*** Records shown ***

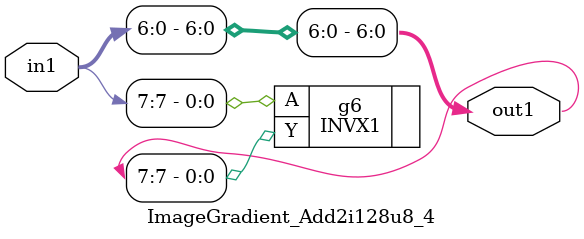
<source format=v>
`timescale 1ps / 1ps


module ImageGradient_Add2i128u8_4(in1, out1);
  input [7:0] in1;
  output [7:0] out1;
  wire [7:0] in1;
  wire [7:0] out1;
  assign out1[0] = in1[0];
  assign out1[1] = in1[1];
  assign out1[2] = in1[2];
  assign out1[3] = in1[3];
  assign out1[4] = in1[4];
  assign out1[5] = in1[5];
  assign out1[6] = in1[6];
  INVX1 g6(.A (in1[7]), .Y (out1[7]));
endmodule


</source>
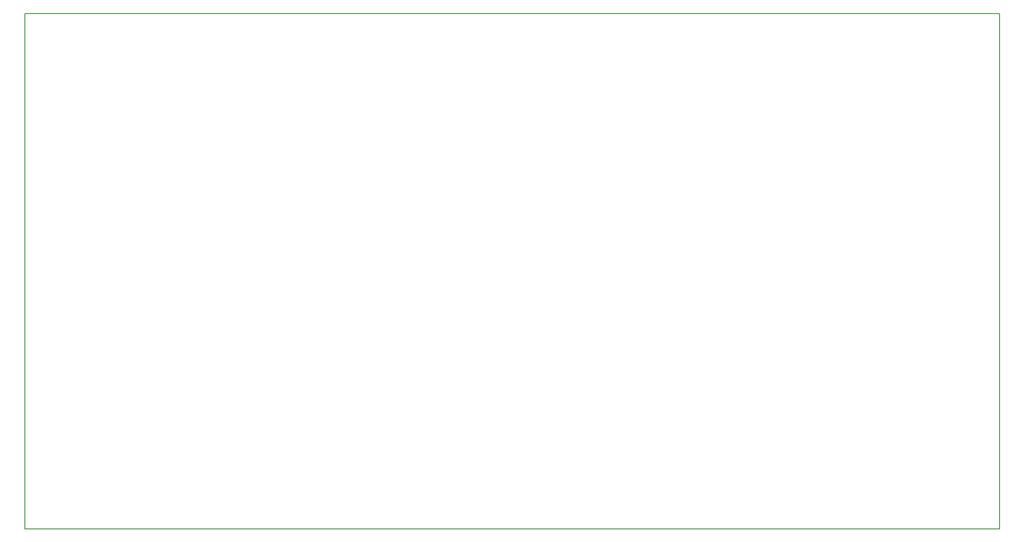
<source format=gbr>
G04 #@! TF.FileFunction,Profile,NP*
%FSLAX46Y46*%
G04 Gerber Fmt 4.6, Leading zero omitted, Abs format (unit mm)*
G04 Created by KiCad (PCBNEW no-vcs-found-product) date Thu Sep 29 15:35:14 2016*
%MOMM*%
%LPD*%
G01*
G04 APERTURE LIST*
%ADD10C,0.050000*%
%ADD11C,0.150000*%
G04 APERTURE END LIST*
D10*
D11*
X57150000Y-144272000D02*
X57150000Y-47752000D01*
X239522000Y-144272000D02*
X57150000Y-144272000D01*
X239522000Y-47752000D02*
X239522000Y-144272000D01*
X57150000Y-47752000D02*
X239522000Y-47752000D01*
M02*

</source>
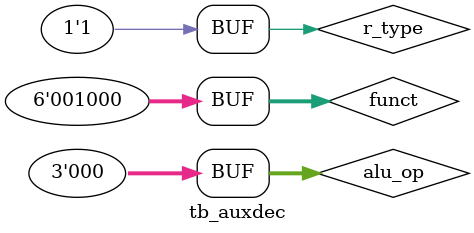
<source format=v>
`timescale 1ns / 1ps


module tb_auxdec(

    );
 
reg [2:0] alu_op = 0;
reg [5:0] funct = 0;
reg  r_type = 0;
wire [2:0] alu_ctrl;
wire  slt_op;
wire  arith_op;
wire  hilo_mov_op;
wire  hi0_lo1_sel;
wire  mul0_div1_sel;
wire  jr_sel;
 
auxdec DUT (
.alu_op                 (alu_op),
.funct                  (funct),
.r_type                 (r_type),
.alu_ctrl               (alu_ctrl),
.slt_op                 (slt_op),
.arith_op               (arith_op),
.hilo_mov_op            (hilo_mov_op),
.hi0_lo1_sel            (hi0_lo1_sel),
.mul0_div1_sel          (mul0_div1_sel),
.jr_sel                 (jr_sel)
);

integer i;

initial 
begin
	alu_op = 3'd000;
	funct = 6'h8;
	r_type = 1'b1;
	#5;



end

endmodule

</source>
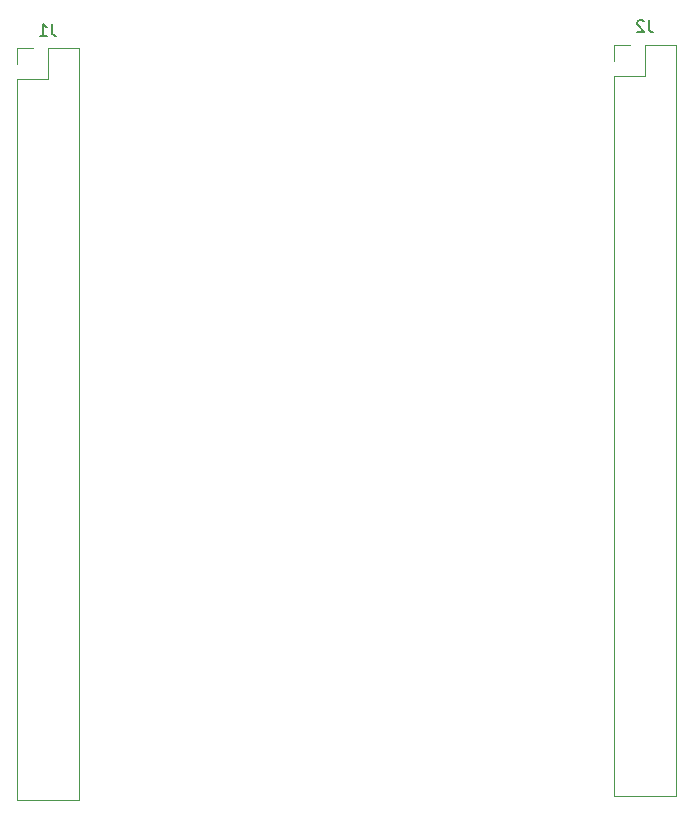
<source format=gbr>
%TF.GenerationSoftware,KiCad,Pcbnew,(7.0.0)*%
%TF.CreationDate,2023-06-01T08:48:15-06:00*%
%TF.ProjectId,phase_D_finalproject,70686173-655f-4445-9f66-696e616c7072,rev?*%
%TF.SameCoordinates,Original*%
%TF.FileFunction,Legend,Bot*%
%TF.FilePolarity,Positive*%
%FSLAX46Y46*%
G04 Gerber Fmt 4.6, Leading zero omitted, Abs format (unit mm)*
G04 Created by KiCad (PCBNEW (7.0.0)) date 2023-06-01 08:48:15*
%MOMM*%
%LPD*%
G01*
G04 APERTURE LIST*
%ADD10C,0.150000*%
%ADD11C,0.120000*%
G04 APERTURE END LIST*
D10*
%TO.C,J1*%
X133078333Y-54207380D02*
X133078333Y-54921666D01*
X133078333Y-54921666D02*
X133125952Y-55064523D01*
X133125952Y-55064523D02*
X133221190Y-55159761D01*
X133221190Y-55159761D02*
X133364047Y-55207380D01*
X133364047Y-55207380D02*
X133459285Y-55207380D01*
X132078333Y-55207380D02*
X132649761Y-55207380D01*
X132364047Y-55207380D02*
X132364047Y-54207380D01*
X132364047Y-54207380D02*
X132459285Y-54350238D01*
X132459285Y-54350238D02*
X132554523Y-54445476D01*
X132554523Y-54445476D02*
X132649761Y-54493095D01*
%TO.C,J2*%
X183628333Y-53907380D02*
X183628333Y-54621666D01*
X183628333Y-54621666D02*
X183675952Y-54764523D01*
X183675952Y-54764523D02*
X183771190Y-54859761D01*
X183771190Y-54859761D02*
X183914047Y-54907380D01*
X183914047Y-54907380D02*
X184009285Y-54907380D01*
X183199761Y-54002619D02*
X183152142Y-53955000D01*
X183152142Y-53955000D02*
X183056904Y-53907380D01*
X183056904Y-53907380D02*
X182818809Y-53907380D01*
X182818809Y-53907380D02*
X182723571Y-53955000D01*
X182723571Y-53955000D02*
X182675952Y-54002619D01*
X182675952Y-54002619D02*
X182628333Y-54097857D01*
X182628333Y-54097857D02*
X182628333Y-54193095D01*
X182628333Y-54193095D02*
X182675952Y-54335952D01*
X182675952Y-54335952D02*
X183247380Y-54907380D01*
X183247380Y-54907380D02*
X182628333Y-54907380D01*
D11*
%TO.C,J1*%
X135345000Y-119900000D02*
X130145000Y-119900000D01*
X135345000Y-56280000D02*
X135345000Y-119900000D01*
X135345000Y-56280000D02*
X132745000Y-56280000D01*
X132745000Y-58880000D02*
X130145000Y-58880000D01*
X132745000Y-56280000D02*
X132745000Y-58880000D01*
X131475000Y-56280000D02*
X130145000Y-56280000D01*
X130145000Y-58880000D02*
X130145000Y-119900000D01*
X130145000Y-56280000D02*
X130145000Y-57610000D01*
%TO.C,J2*%
X185895000Y-119600000D02*
X180695000Y-119600000D01*
X185895000Y-55980000D02*
X185895000Y-119600000D01*
X185895000Y-55980000D02*
X183295000Y-55980000D01*
X183295000Y-58580000D02*
X180695000Y-58580000D01*
X183295000Y-55980000D02*
X183295000Y-58580000D01*
X182025000Y-55980000D02*
X180695000Y-55980000D01*
X180695000Y-58580000D02*
X180695000Y-119600000D01*
X180695000Y-55980000D02*
X180695000Y-57310000D01*
%TD*%
M02*

</source>
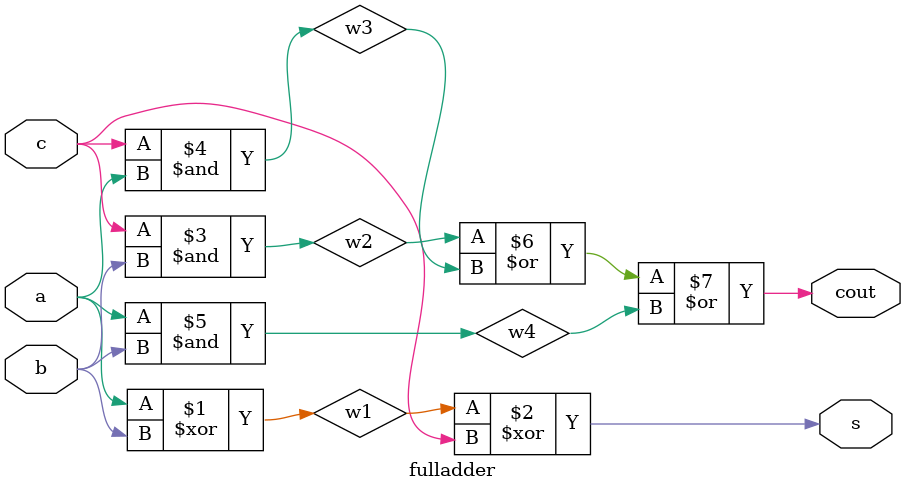
<source format=v>
/* ========================================================= */
/*                  32BIT SLT MODULE                         */
/* ========================================================= */
module slt(x,y,set,overflow);
	input [3:0] x, y;
	output set, overflow;
	wire [3:0] ynot, one, sum, result;
	assign one = 4'b1;
	wire overflow1, overflow2, zero;
	assign zero = 1'b0;
	
	not(ynot[0],y[0]);
	not(ynot[1],y[1]);
	not(ynot[2],y[2]);
	not(ynot[3],y[3]);
	
	add adder0 (ynot,one,sum,overflow1,zero);
	add adder1 (x,sum,result,overflow2,zero);
	
	or(overflow,overflow1,overflow2);
	
	assign set = result[3];
	
	/* FOR TESTING:
	assign x = 4'b0001;
	assign y = 4'b0111;
	initial
		begin

		$monitor($time,,"x=%b, y=%b, set=%b, overflow=%b sum=%b result=%b",x,y,set,overflow,sum,result);
		$display($time,,"x=%b, y=%b, set=%b, overflow=%b sum=%b result=%b",x,y,set,overflow,sum,result);
		$display($time,,"x=%b, y=%b, set=%b, overflow=%b sum=%b result=%b",x,y,set,overflow,sum,result);
		end
	*/
endmodule


/* ========================================================= */
/*              UNCHANGED DEPENDENCY MODULES                 */
/* ========================================================= */
module add(x,y,s,cout,cin);
	input [3:0] x,y;
	output [3:0] s;
	input cin;
	output cout;
	wire c[3:0];
	
	fulladder f0 (x[0],y[0],cin,s[0],c[0]);
	fulladder f1 (x[1],y[1],c[0],s[1],c[1]);
	fulladder f2 (x[2],y[2],c[1],s[2],c[2]);
	fulladder f3 (x[3],y[3],c[2],s[3],cout);
endmodule

module fulladder(a, b, c, s, cout);
	input a, b, c;
	output s, cout;

	xor #1
		g1(w1, a, b),
		g2(s, w1, c);
	and #1
		g3(w2, c, b),
		g4(w3, c, a),
		g5(w4, a, b);
	or #1
		g6(cout, w2, w3, w4);
endmodule

</source>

*** End of Records shown ***

• Aim of the task: Could the material above be written out again word for word, with the pictures dropped?

• Exercise solution:
<source format=v>
`timescale 1ps / 1ps


module ImageGradient_Add2i128u8_4(in1, out1);
  input [7:0] in1;
  output [7:0] out1;
  wire [7:0] in1;
  wire [7:0] out1;
  assign out1[0] = in1[0];
  assign out1[1] = in1[1];
  assign out1[2] = in1[2];
  assign out1[3] = in1[3];
  assign out1[4] = in1[4];
  assign out1[5] = in1[5];
  assign out1[6] = in1[6];
  INVX1 g6(.A (in1[7]), .Y (out1[7]));
endmodule


</source>
<source format=gbr>
G04 #@! TF.FileFunction,Profile,NP*
%FSLAX46Y46*%
G04 Gerber Fmt 4.6, Leading zero omitted, Abs format (unit mm)*
G04 Created by KiCad (PCBNEW no-vcs-found-product) date Thu Sep 29 15:35:14 2016*
%MOMM*%
%LPD*%
G01*
G04 APERTURE LIST*
%ADD10C,0.050000*%
%ADD11C,0.150000*%
G04 APERTURE END LIST*
D10*
D11*
X57150000Y-144272000D02*
X57150000Y-47752000D01*
X239522000Y-144272000D02*
X57150000Y-144272000D01*
X239522000Y-47752000D02*
X239522000Y-144272000D01*
X57150000Y-47752000D02*
X239522000Y-47752000D01*
M02*

</source>
<source format=v>
`timescale 1ns / 1ps


module tb_auxdec(

    );
 
reg [2:0] alu_op = 0;
reg [5:0] funct = 0;
reg  r_type = 0;
wire [2:0] alu_ctrl;
wire  slt_op;
wire  arith_op;
wire  hilo_mov_op;
wire  hi0_lo1_sel;
wire  mul0_div1_sel;
wire  jr_sel;
 
auxdec DUT (
.alu_op                 (alu_op),
.funct                  (funct),
.r_type                 (r_type),
.alu_ctrl               (alu_ctrl),
.slt_op                 (slt_op),
.arith_op               (arith_op),
.hilo_mov_op            (hilo_mov_op),
.hi0_lo1_sel            (hi0_lo1_sel),
.mul0_div1_sel          (mul0_div1_sel),
.jr_sel                 (jr_sel)
);

integer i;

initial 
begin
	alu_op = 3'd000;
	funct = 6'h8;
	r_type = 1'b1;
	#5;



end

endmodule

</source>
<source format=gbr>
%TF.GenerationSoftware,KiCad,Pcbnew,(7.0.0)*%
%TF.CreationDate,2023-06-01T08:48:15-06:00*%
%TF.ProjectId,phase_D_finalproject,70686173-655f-4445-9f66-696e616c7072,rev?*%
%TF.SameCoordinates,Original*%
%TF.FileFunction,Legend,Bot*%
%TF.FilePolarity,Positive*%
%FSLAX46Y46*%
G04 Gerber Fmt 4.6, Leading zero omitted, Abs format (unit mm)*
G04 Created by KiCad (PCBNEW (7.0.0)) date 2023-06-01 08:48:15*
%MOMM*%
%LPD*%
G01*
G04 APERTURE LIST*
%ADD10C,0.150000*%
%ADD11C,0.120000*%
G04 APERTURE END LIST*
D10*
%TO.C,J1*%
X133078333Y-54207380D02*
X133078333Y-54921666D01*
X133078333Y-54921666D02*
X133125952Y-55064523D01*
X133125952Y-55064523D02*
X133221190Y-55159761D01*
X133221190Y-55159761D02*
X133364047Y-55207380D01*
X133364047Y-55207380D02*
X133459285Y-55207380D01*
X132078333Y-55207380D02*
X132649761Y-55207380D01*
X132364047Y-55207380D02*
X132364047Y-54207380D01*
X132364047Y-54207380D02*
X132459285Y-54350238D01*
X132459285Y-54350238D02*
X132554523Y-54445476D01*
X132554523Y-54445476D02*
X132649761Y-54493095D01*
%TO.C,J2*%
X183628333Y-53907380D02*
X183628333Y-54621666D01*
X183628333Y-54621666D02*
X183675952Y-54764523D01*
X183675952Y-54764523D02*
X183771190Y-54859761D01*
X183771190Y-54859761D02*
X183914047Y-54907380D01*
X183914047Y-54907380D02*
X184009285Y-54907380D01*
X183199761Y-54002619D02*
X183152142Y-53955000D01*
X183152142Y-53955000D02*
X183056904Y-53907380D01*
X183056904Y-53907380D02*
X182818809Y-53907380D01*
X182818809Y-53907380D02*
X182723571Y-53955000D01*
X182723571Y-53955000D02*
X182675952Y-54002619D01*
X182675952Y-54002619D02*
X182628333Y-54097857D01*
X182628333Y-54097857D02*
X182628333Y-54193095D01*
X182628333Y-54193095D02*
X182675952Y-54335952D01*
X182675952Y-54335952D02*
X183247380Y-54907380D01*
X183247380Y-54907380D02*
X182628333Y-54907380D01*
D11*
%TO.C,J1*%
X135345000Y-119900000D02*
X130145000Y-119900000D01*
X135345000Y-56280000D02*
X135345000Y-119900000D01*
X135345000Y-56280000D02*
X132745000Y-56280000D01*
X132745000Y-58880000D02*
X130145000Y-58880000D01*
X132745000Y-56280000D02*
X132745000Y-58880000D01*
X131475000Y-56280000D02*
X130145000Y-56280000D01*
X130145000Y-58880000D02*
X130145000Y-119900000D01*
X130145000Y-56280000D02*
X130145000Y-57610000D01*
%TO.C,J2*%
X185895000Y-119600000D02*
X180695000Y-119600000D01*
X185895000Y-55980000D02*
X185895000Y-119600000D01*
X185895000Y-55980000D02*
X183295000Y-55980000D01*
X183295000Y-58580000D02*
X180695000Y-58580000D01*
X183295000Y-55980000D02*
X183295000Y-58580000D01*
X182025000Y-55980000D02*
X180695000Y-55980000D01*
X180695000Y-58580000D02*
X180695000Y-119600000D01*
X180695000Y-55980000D02*
X180695000Y-57310000D01*
%TD*%
M02*

</source>
<source format=v>
/* ========================================================= */
/*                  32BIT SLT MODULE                         */
/* ========================================================= */
module slt(x,y,set,overflow);
	input [3:0] x, y;
	output set, overflow;
	wire [3:0] ynot, one, sum, result;
	assign one = 4'b1;
	wire overflow1, overflow2, zero;
	assign zero = 1'b0;
	
	not(ynot[0],y[0]);
	not(ynot[1],y[1]);
	not(ynot[2],y[2]);
	not(ynot[3],y[3]);
	
	add adder0 (ynot,one,sum,overflow1,zero);
	add adder1 (x,sum,result,overflow2,zero);
	
	or(overflow,overflow1,overflow2);
	
	assign set = result[3];
	
	/* FOR TESTING:
	assign x = 4'b0001;
	assign y = 4'b0111;
	initial
		begin

		$monitor($time,,"x=%b, y=%b, set=%b, overflow=%b sum=%b result=%b",x,y,set,overflow,sum,result);
		$display($time,,"x=%b, y=%b, set=%b, overflow=%b sum=%b result=%b",x,y,set,overflow,sum,result);
		$display($time,,"x=%b, y=%b, set=%b, overflow=%b sum=%b result=%b",x,y,set,overflow,sum,result);
		end
	*/
endmodule


/* ========================================================= */
/*              UNCHANGED DEPENDENCY MODULES                 */
/* ========================================================= */
module add(x,y,s,cout,cin);
	input [3:0] x,y;
	output [3:0] s;
	input cin;
	output cout;
	wire c[3:0];
	
	fulladder f0 (x[0],y[0],cin,s[0],c[0]);
	fulladder f1 (x[1],y[1],c[0],s[1],c[1]);
	fulladder f2 (x[2],y[2],c[1],s[2],c[2]);
	fulladder f3 (x[3],y[3],c[2],s[3],cout);
endmodule

module fulladder(a, b, c, s, cout);
	input a, b, c;
	output s, cout;

	xor #1
		g1(w1, a, b),
		g2(s, w1, c);
	and #1
		g3(w2, c, b),
		g4(w3, c, a),
		g5(w4, a, b);
	or #1
		g6(cout, w2, w3, w4);
endmodule

</source>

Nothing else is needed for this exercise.